I know what it’s like to be tired because nothing is normal or automatic—not even using a toilet or taking a shower.

And in that space of confusion and vulnerability that goes on day after day after day after day, I know how much it means to have a friend—an insider who can help explain what is happening, someone who has grace for my ignorance, someone who is willing to sit in the awkwardness of the gap between two cultures and two languages.

I am so grateful to my North African friends for their ministry of hospitality to me. Jesus—his peace be upon us—taught, “Do to others what you would have them do to you.” My friends treated me with that type of kindness—they went out of their way to share their culture, food, music, and families with me.

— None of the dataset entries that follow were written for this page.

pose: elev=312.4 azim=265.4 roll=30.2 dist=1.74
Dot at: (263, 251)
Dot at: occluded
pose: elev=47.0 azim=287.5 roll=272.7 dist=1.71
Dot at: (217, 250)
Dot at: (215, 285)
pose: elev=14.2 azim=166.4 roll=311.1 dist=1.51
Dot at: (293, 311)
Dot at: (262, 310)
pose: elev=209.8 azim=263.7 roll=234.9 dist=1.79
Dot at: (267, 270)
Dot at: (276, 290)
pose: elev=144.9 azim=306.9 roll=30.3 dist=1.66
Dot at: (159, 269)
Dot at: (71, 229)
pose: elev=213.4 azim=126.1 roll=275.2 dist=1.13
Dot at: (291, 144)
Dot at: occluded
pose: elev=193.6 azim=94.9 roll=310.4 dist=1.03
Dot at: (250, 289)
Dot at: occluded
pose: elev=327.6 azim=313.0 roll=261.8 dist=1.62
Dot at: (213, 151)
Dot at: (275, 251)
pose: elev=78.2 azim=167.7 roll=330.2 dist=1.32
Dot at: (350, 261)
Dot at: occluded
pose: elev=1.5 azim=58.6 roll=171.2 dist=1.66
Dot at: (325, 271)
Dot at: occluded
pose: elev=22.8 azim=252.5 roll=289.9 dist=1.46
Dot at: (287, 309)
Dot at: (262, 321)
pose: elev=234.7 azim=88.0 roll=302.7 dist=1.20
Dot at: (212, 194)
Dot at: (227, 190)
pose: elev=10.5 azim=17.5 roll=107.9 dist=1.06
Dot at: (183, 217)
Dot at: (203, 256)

Back in America, I am looking for ways to carry on that hospitality in my friendships with foreigners. While I’ve cherished relationships with refugees for several years now, it has been so much fun to get involved with the international students the school where I work more recently. I am grateful for the ways that I can come alongside them and encourage them as I draw on my own experience as a foreigner. 

I want to close with something that I shared in catechesis—it is an excerpt from Thomas Merton that I came across recently in New Seeds of Contemplation. Merton writes, “God’s will” is certainly found in anything that is required of us in order that we may be united with one another in love. The plainest summary of all the natural law is: to treat other humans as if they were human…But I cannot treat other people as human unless I have compassion for them. I must have at least enough compassion to realize that when they suffer they feel somewhat as I do when I suffer. And if for some reason I do not spontaneously feel this kind of sympathy for others, then it is God’s will that I do what I can to learn how. I must learn to share with others their joys, their sufferings, their ideas, their needs, their desires. I must learn to do this not only in the cases of those who are of the same class, the same profession, the same race, the same nation as myself, but when men who suffer belong to other groups, even to groups that are regarded as hostile. If I do this, I obey God. If I refuse to do it, I disobey Him. It is not therefore a matter left open to subjective caprice.